Projet de loi pour la médiation à Genève: les grands axes
En répondant présent à l’invitation de la FGeM à intervenir lors de son assemblée générale le 6 février dernier, le Conseiller d’Etat Mauro Poggia s’est montré fidèle à son engagement pour la mise en œuvre de l’article 120 de la Constitution genevoise relatif à la médiation. Il a présenté les grands axes du projet de loi en préparation pour améliorer le processus de renvoi en médiation des litiges par le pouvoir judiciaire.
La justice, au sens premier, n’est pas pour Mauro Poggia l’apanage du pouvoir judiciaire. 30 années de pratique du métier d’avocat l’ont amené à constater que les décisions judiciaires peuvent être « dévastatrices ». Il déplore ainsi l’insuffisance du dispositif législatif instaurant la sensibilisation à la médiation nécessaire avant toute procédure judiciaire et la possibilité du renvoi en médiation des litiges qui s’y prêtent.
« La médiation est la voie à suivre »
Le projet de loi en préparation concerne les litiges en matière civile. Il s’attache à définir l’art et la manière d’orienter vers la médiation les dossiers judiciaires qui peuvent l’être. Pour le Conseiller d’Etat, la formation obligatoire des juges et des avocats aux spécificités de la médiation rendra la démarche plus fluide. Il s’agit notamment de clarifier les rôles des différents intervenants concernés ainsi que de distinguer la conciliation de la médiation. Plus fondamentalement, l’enjeu identifié par Mauro Poggia consiste à réduire les réticences de certains avocats et magistrats à l’égard de la résolution extrajudiciaire des conflits.

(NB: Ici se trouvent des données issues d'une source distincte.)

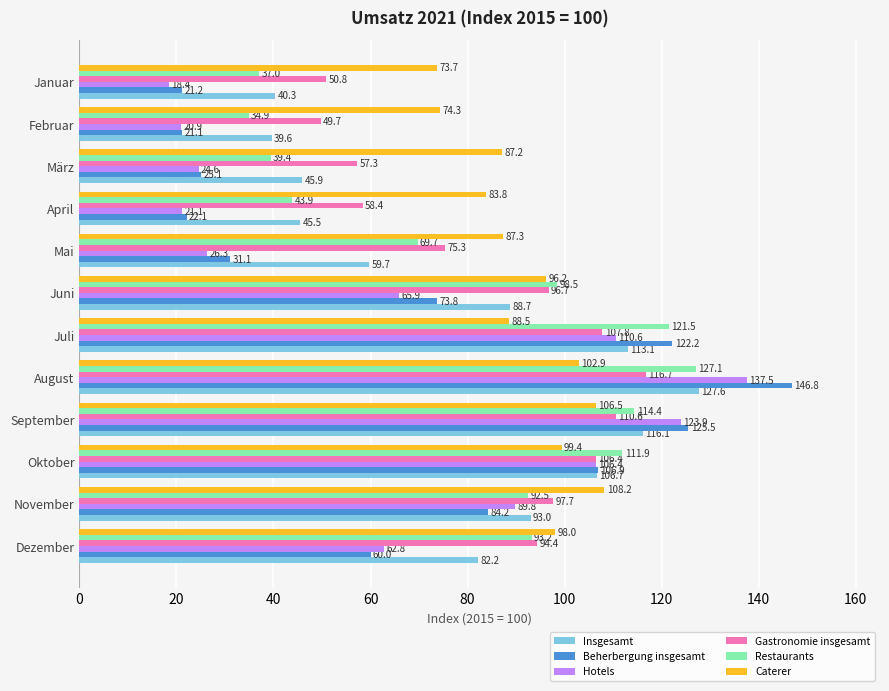

Between Mai and März, which series saw the biggest shift?

Restaurants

Le second axe de l’encouragement de la médiation s’appuiera sur l’existence de médiateurs référents au sein des institutions. A cet égard, on peut pressentir l’instauration d’une structure de permanence.
Pour justifier la mise en place de ces mesures structurelles, en termes de coûts notamment, le troisième volet du dispositif législatif prévoit un suivi statistique des renvois en médiation et de leurs résultats.
Le projet de loi ne devrait en revanche pas définir les modalités de reconnaissance du statut de médiateur, question laissée aux bons soins des associations professionnelles. Le Conseiller d’Etat ne s’est ainsi pas prononcé sur les divergences existantes entre les actuels critères d’assermentation des médiateurs par le Conseil d’Etat et ceux qui reflètent l’accréditation par les différentes associations de médiateurs. Sur ce point toutefois, il a indiqué prendre bonne note des remarques formulées par les médiateurs présents.
Très concrètement, afin de favoriser l’adhésion au nouveau dispositif par le plus grand nombre, Mauro Poggia tient à s’appuyer sur les résultats d’une consultation qui vient d’être lancée auprès des médiateurs, du pouvoir judiciaire et des avocats. L’objectif du Conseiller d’Etat est de proposer au Grand Conseil, au plus tard en septembre 2020, des dispositions législatives qui complèteront les lois actuelles sur l’organisation judiciaire et sur la profession d’avocat.
L’ambition affichée est de faire de Genève un précurseur suisse en matière de règlement extrajudiciaire des litiges, dans la direction prise par la Commission européenne pour l’efficacité de la justice en matière de médiation.
Pour mémoire, l’article 120 de la Constitution genevoise de 2012, intégré à la section relative aux principes applicables au pouvoir judiciaire, prévoit que « l’Etat encourage la médiation et les autres modes de résolution extrajudiciaire des litiges ». Afin que ce principe ne reste pas un vœu pieux, la motion 2449 adoptée par le Grand Conseil le 25 janvier 2019 donne mandat au Conseil d’Etat d’élaborer un projet de loi « ayant pour but de [le] mettre en œuvre de manière effective et efficace, en s’inspirant notamment du projet pilote mis en place par le Tribunal d’arrondissement de Lausanne en avril 2017 et prévoyant dans certains cas la gratuité de la procédure de médiation (art. 218 al. 3 CPC) ».